A Rutgers Poison Control Center expert discusses how parents can safely navigate feeding infants amid the scarcity
As the baby formula shortage causes parents and caregivers to search for solutions to feed their infants, experts at the New Jersey Poison Control Center, based at Rutgers New Jersey Medical School, are warning families about misinformation circulating online and on social media claiming it is safe to use homemade recipes.
“Even the best intentions can have devastating results,” said Diane Calello, executive and medical director of the New Jersey Poison Control Center. “Although it may seem safe to use substitutes or make homemade formula to feed your baby, it can be very dangerous and potentially life-threatening.”
Calello discussed what caregivers shouldn’t feed infants and which formula alternatives are safe.

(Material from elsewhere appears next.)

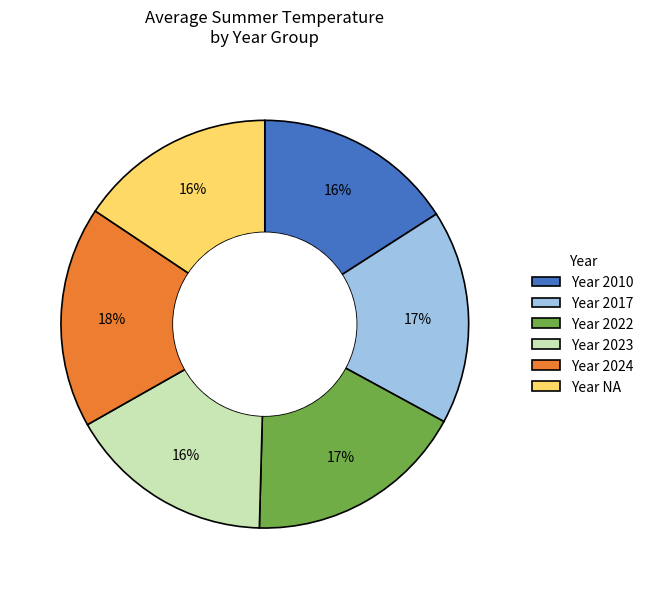

Is there any slice that represents more than half of the pie?

No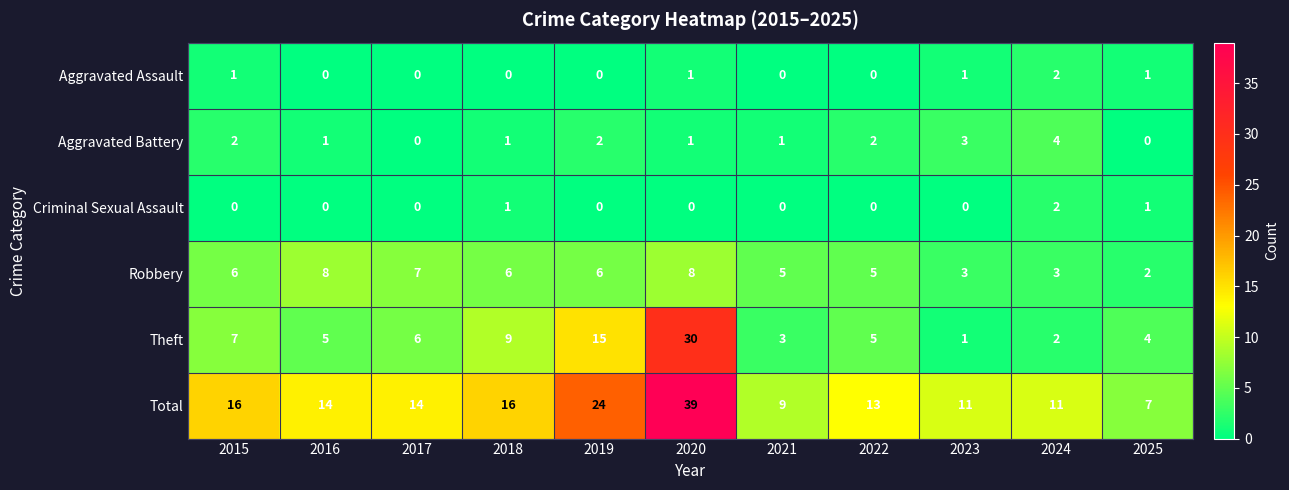

Which label corresponds to the largest value in the chart?

2020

What are unsafe substitutions for formula?
Products like rice drinks, goat’s milk, almond milk, cow’s milk and protein shakes as well as homemade or watered-down formula can quickly lead to severe nutritional deficiency. Commercial infant formula and human breast milk contain essential micronutrients and vitamins babies need to have at each feeding. These additional nutrients are essential to their healthy growth and development. Parents and caregivers should not feed their baby any products that do not contain the necessary daily nutrients.
Some people are feeding their infants honey. In addition to being nutritionally deficient, honey – including products like graham crackers or cereal that have honey as an ingredient – may cause a serious type of food poisoning called botulism in children under 12 months.
What can parents feed their infants if formula is scarce?
If you are not able to get your baby’s formula, it’s important to speak with your child’s pediatrician before making any changes. Your pediatrician can provide guidance as to the safest, available options for your baby, especially if your child has special health needs.
The American Academy of Pediatrics [AAP] has issued new guidance to help caregivers struggling to find baby formula as the shortage worsens. Some initial solutions include checking at smaller stores and drug stores, buying formula online from well-recognized distributors and checking local social media groups dedicated to this issue.
The new advice for alternatives is only for emergency situations when baby formula cannot be found. These alternatives are only meant to be used for a short period of time; they are not permanent alternatives to baby formula. Toddler formula – while not recommended for infants – can be used for a few days if the infant is close to 12 months old. The AAP also says full-term babies can be fed formula made for premature babies for a few weeks if needed. In an absolute emergency, the AAP says soy milk that is fortified with protein and calcium may be an option for a few days for babies who are close to a year old. If you use an alternative, be sure to change back to formula as soon as some is available.
What are the risks of feeding infants with formula that does not meet the U.S. Food and Drug Administration’s nutritional standards?
A recent article in the Centers for Disease Control and Prevention’s Morbidity and Mortality Weekly Report discussed three separate incidences of infants treated in emergency departments for low calcium levels and vitamin D-deficient rickets after being fed homemade formula. In addition, infants fed watered-down formula may develop electrolyte imbalance and brain swelling.
While the FDA is considering accelerated approval of some imported formulas, it is not safe to purchase them right now. Although many formulas sold in Europe have adequate nutrients, they need to be imported with safety considerations in mind, such as maintaining the correct temperature.